God exists. Daisies are the most cheerful flowers. Galoshes and wellies are fun alternatives to "rain boots." Ten years later, it is still absurd that Ethan Hawke received a "Best Supporting Actor" nod for Training Day. It's uncomfortable when a priest uses the abbreviation "whatev" from the pulpit, regardless of his age. If I were only allowed to choose one drink to consume for the rest of my life, coffee would win. I will never prefer online reading or reading via Kindle /Nook /Electronic-Poser-of-the-Week to the actual weight and smell of a book in my hands. There is no "convenience store" or "mini-mart" that will surpass Wawa in its greatness ('Tis a thing of beauty to behold). If I ever have a little girl, the first book I will purchase for her will be Madeline. The second, Anne of Green Gables. And because I anticipate this will not happen for a number of years yet, I'm holding out hope that there will be such a thing as a Nancy Drew board book. And no, I will never stop making Emily Dickinson jokes.
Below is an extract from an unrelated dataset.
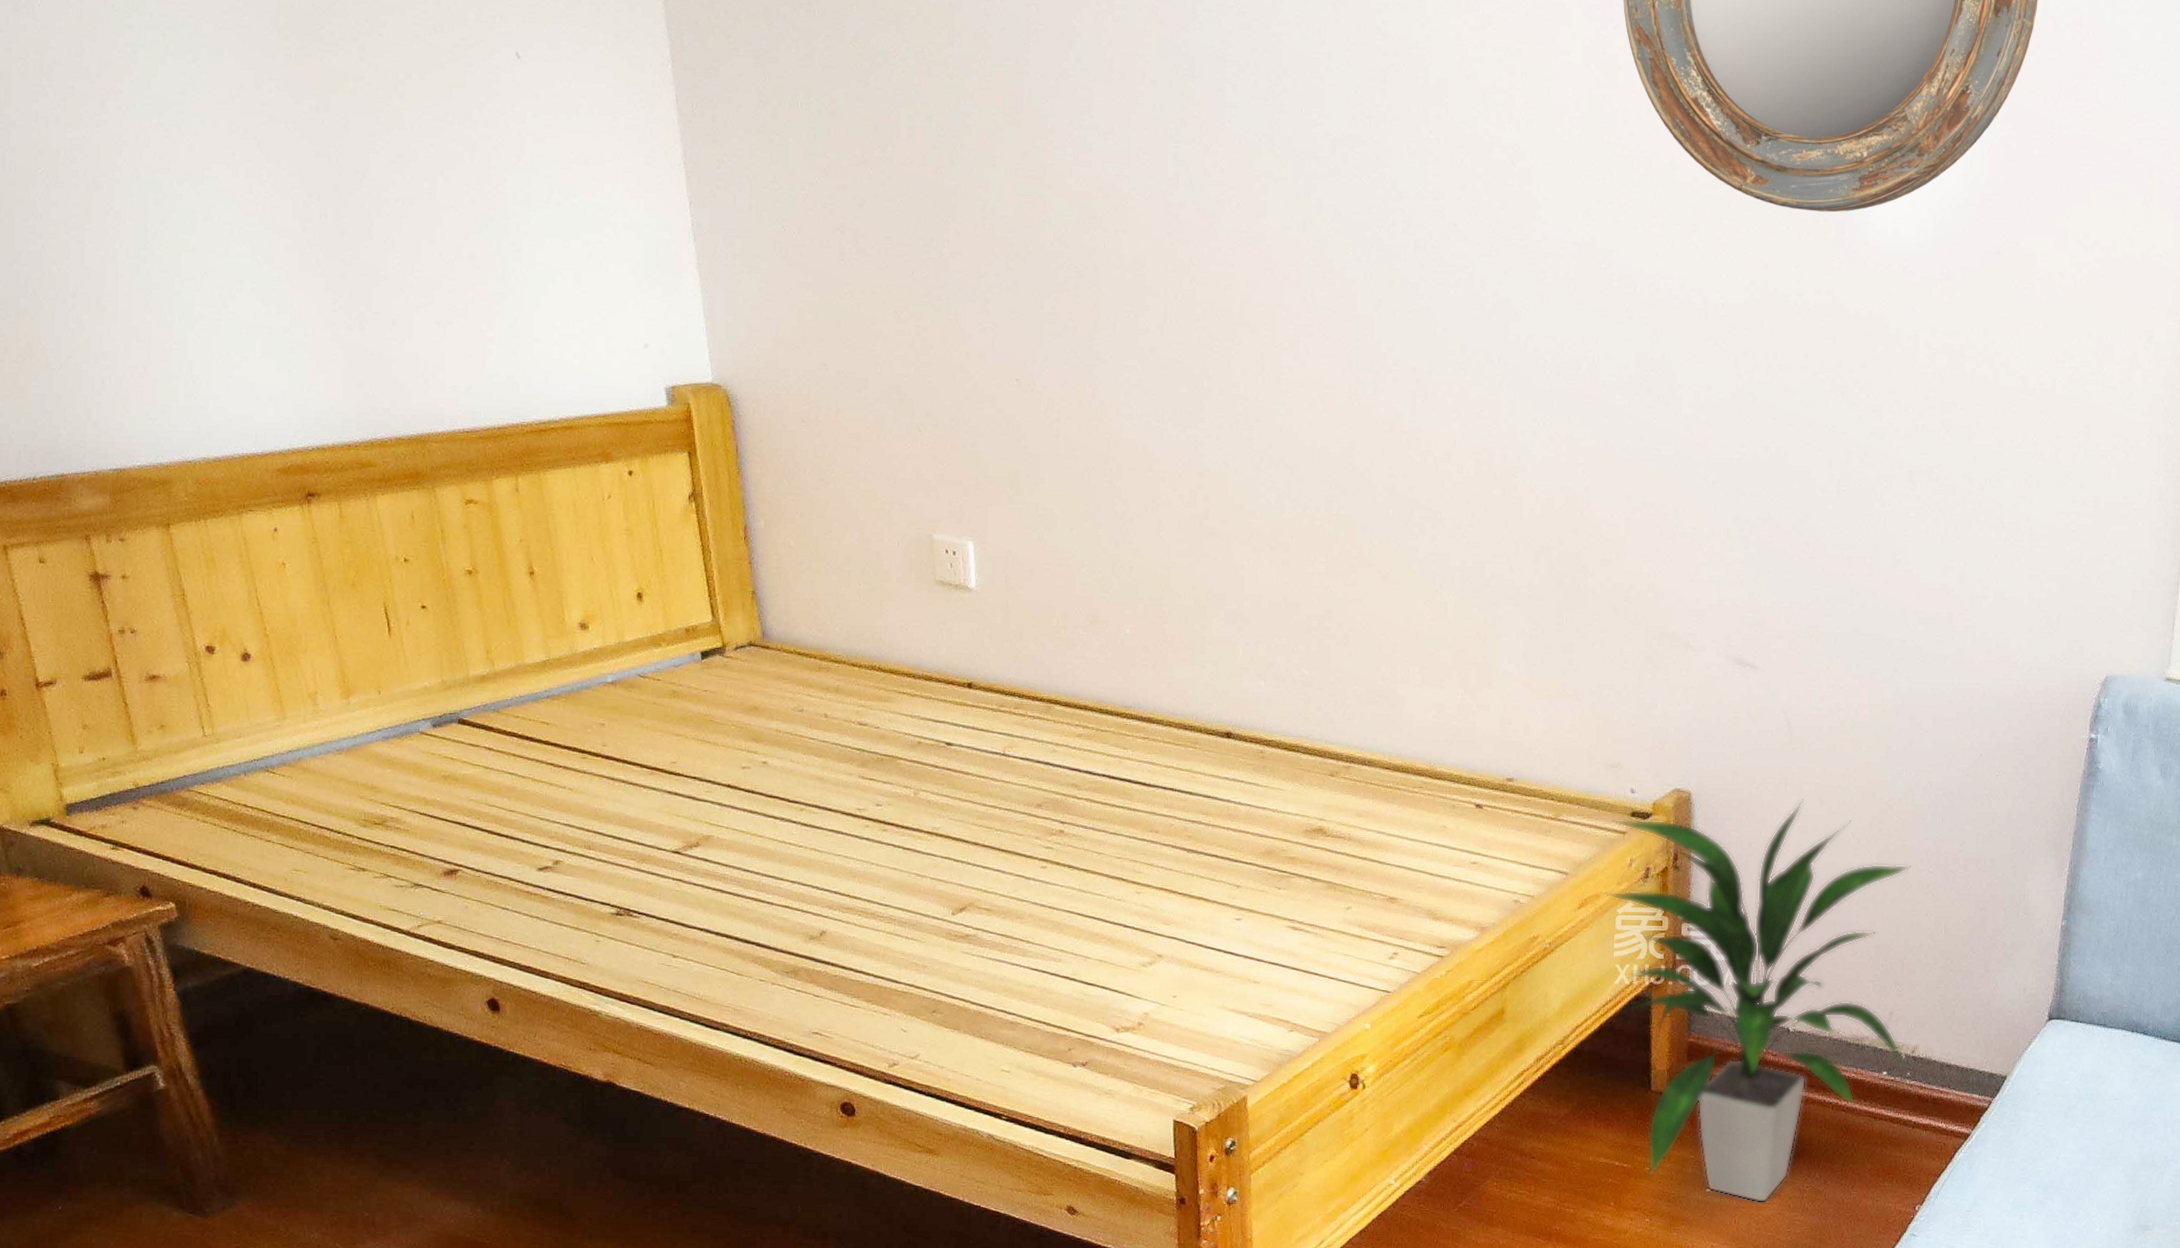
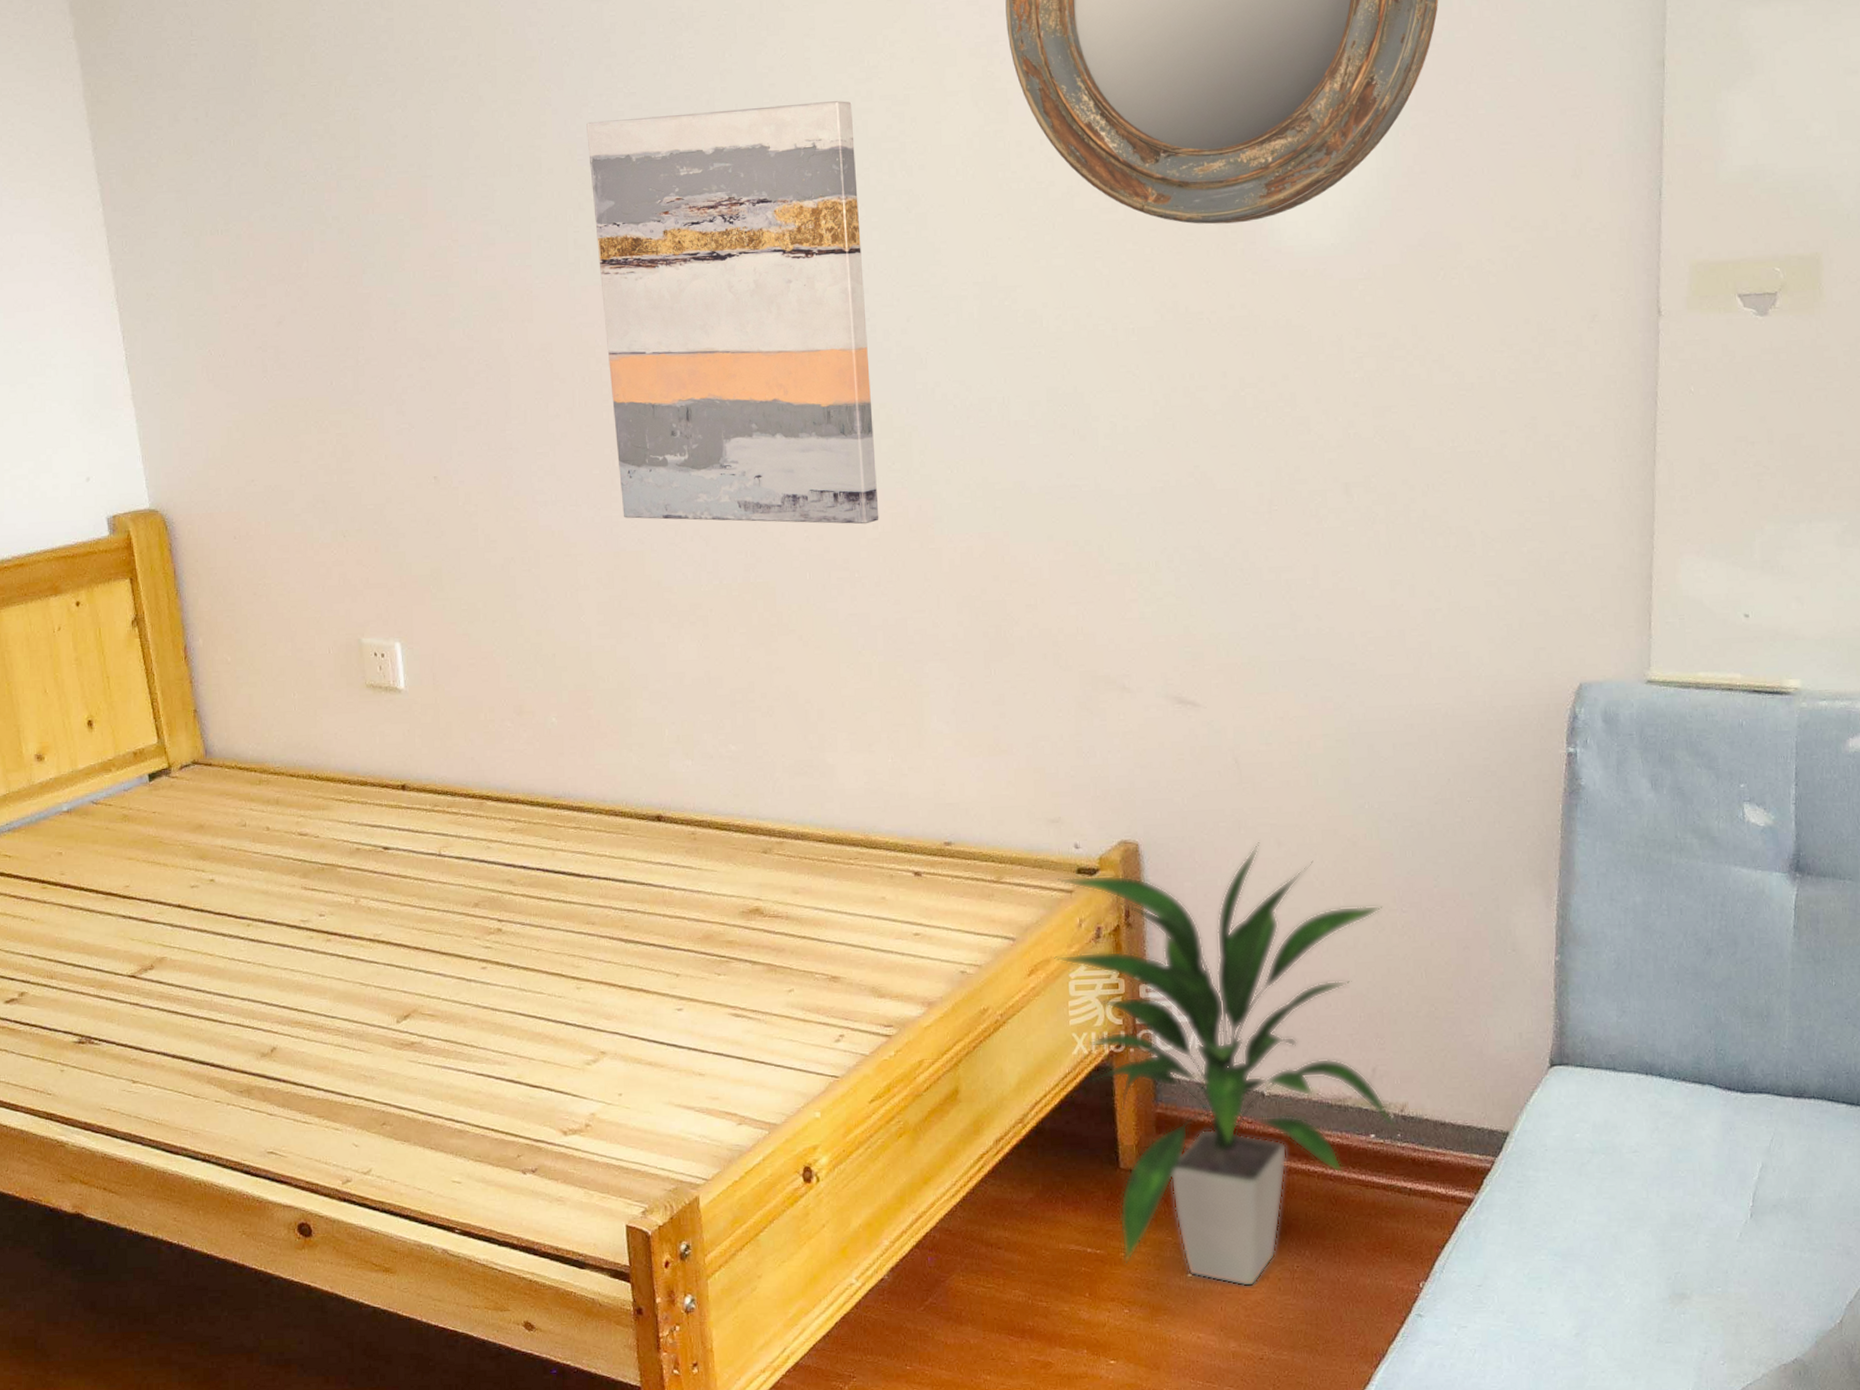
wall art: none [1193,36,1465,468] -> present [586,101,879,525]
There are some things that make absolutely no sense.
The line, "Love means never having to say you're sorry," from the film Love Story. The phenomenon of the disappearing bobby pin, because let's face it, you're back at CVS in two months time, asking yourself, "Where did they all GO? There were 90 in a pack..." The fact that no other sandwich cookie brand can come close to replicating the true flavor of Oreos. Marky Mark's transformation from Funky Bunch rapper and underwear model to in-demand, A-List actor. (Youtube "Good Vibrations" and then watch The Fighter. I mean, I suppose there are similar "training" themes, but really? How did that happen?) John Madden's so-obvious-it's-painful gametime commentary. Cheaters. Vanessa Hudgen's movie career. Most of Lady Gaga's music videos. The male who pairs plaid bermuda shorts with a striped polo. (Dude. Matching 101.)
But you know what? It's the friends who understand this catalogue of certainties and nonsense that make it worthwhile. The friends who push you to learn about truth and write about life. And the friends who will appreciate a rambly, late-night post without real direction or meaning. You, dear ones, are all the more appreciated, and I'll sing it at the top of my lungs: I get by with a little help from my friends.